No other group of medications are so effective in the control of severe and chronic pain like opioids. Thus they are widely prescribed for the control of pain from cancer, post-operative pain and other types of pain unresponsive to other pain killers.
Opioids are nevertheless well known to cause physical and psychological dependence leading to addiction and abuse.

Dangers of Opioid Use

  • Opioid use was restricted to very few patients in extreme pain in the past. Nevertheless, in the last 20 years, there has been a progressive increase in the prescription and use of opioids worldwide.
  • According to a report by the American Center for Disease Control, in 2010 alone, the amount of opioids sold in America would be enough to give to every single American adult every four hours for one month [2]!

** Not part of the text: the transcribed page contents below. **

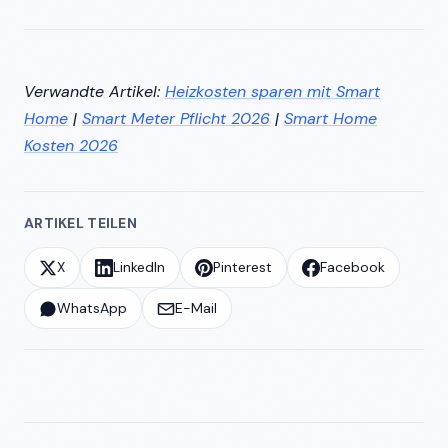
Verwandte Artikel:
Heizkosten sparen mit Smart
Home
|
Smart Meter Pflicht 2026
|
Smart Home
Kosten 2026
ARTIKEL TEILEN
X
LinkedIn
Pinterest
Facebook
WhatsApp
E-Mail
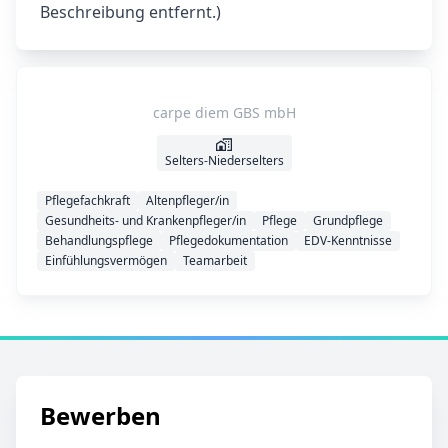
Beschreibung entfernt.)
carpe diem GBS mbH
Selters-Niederselters
Pflegefachkraft
Altenpfleger/in
Gesundheits- und Krankenpfleger/in
Pflege
Grundpflege
Behandlungspflege
Pflegedokumentation
EDV-Kenntnisse
Einfühlungsvermögen
Teamarbeit
Bewerben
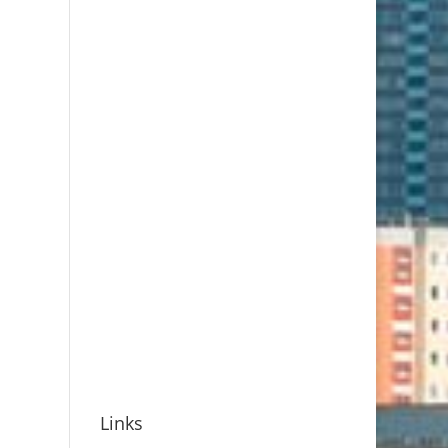
Links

  • Deaths from use of opioids more than tripled from 4000 in 1999 to 13,800 in 2006 in America, reflecting the increased availability and demand for opioids for both medicinal and recreational use. The same picture is being reported in many other countries.
  • Morphine, Oxycontin, Fentanyl and their cousins provide momentary pain relief by inducing euphoria. They do not actually get to and affect the cause of pain, like anti-inflammatory medications does by altering inflammatory process.
  • Once users get accustomed to the euphoric feelings, they may develop both physical and psychological dependence on this agents, leading to a desire for continuous dosing.
  • It is rather easy to develop tolerance to these medications with prolonged use, also leading to the desire for increased dosing to achieve the same effects the previous smaller dose provided.
  • This increasing dose requirement comes with it, the danger of overdose with opioids with the potential to suppress breathing and consciousness.
  • When blood levels of opioids go down, it also could lead to the development of withdrawal symptoms in those who have developed dependence to them.
  • Symptoms of opioid withdrawal include headaches, nausea, muscle pain, chills, wide pupils, agitation, anxiety, restlessness, depression, diarrhea and hostility.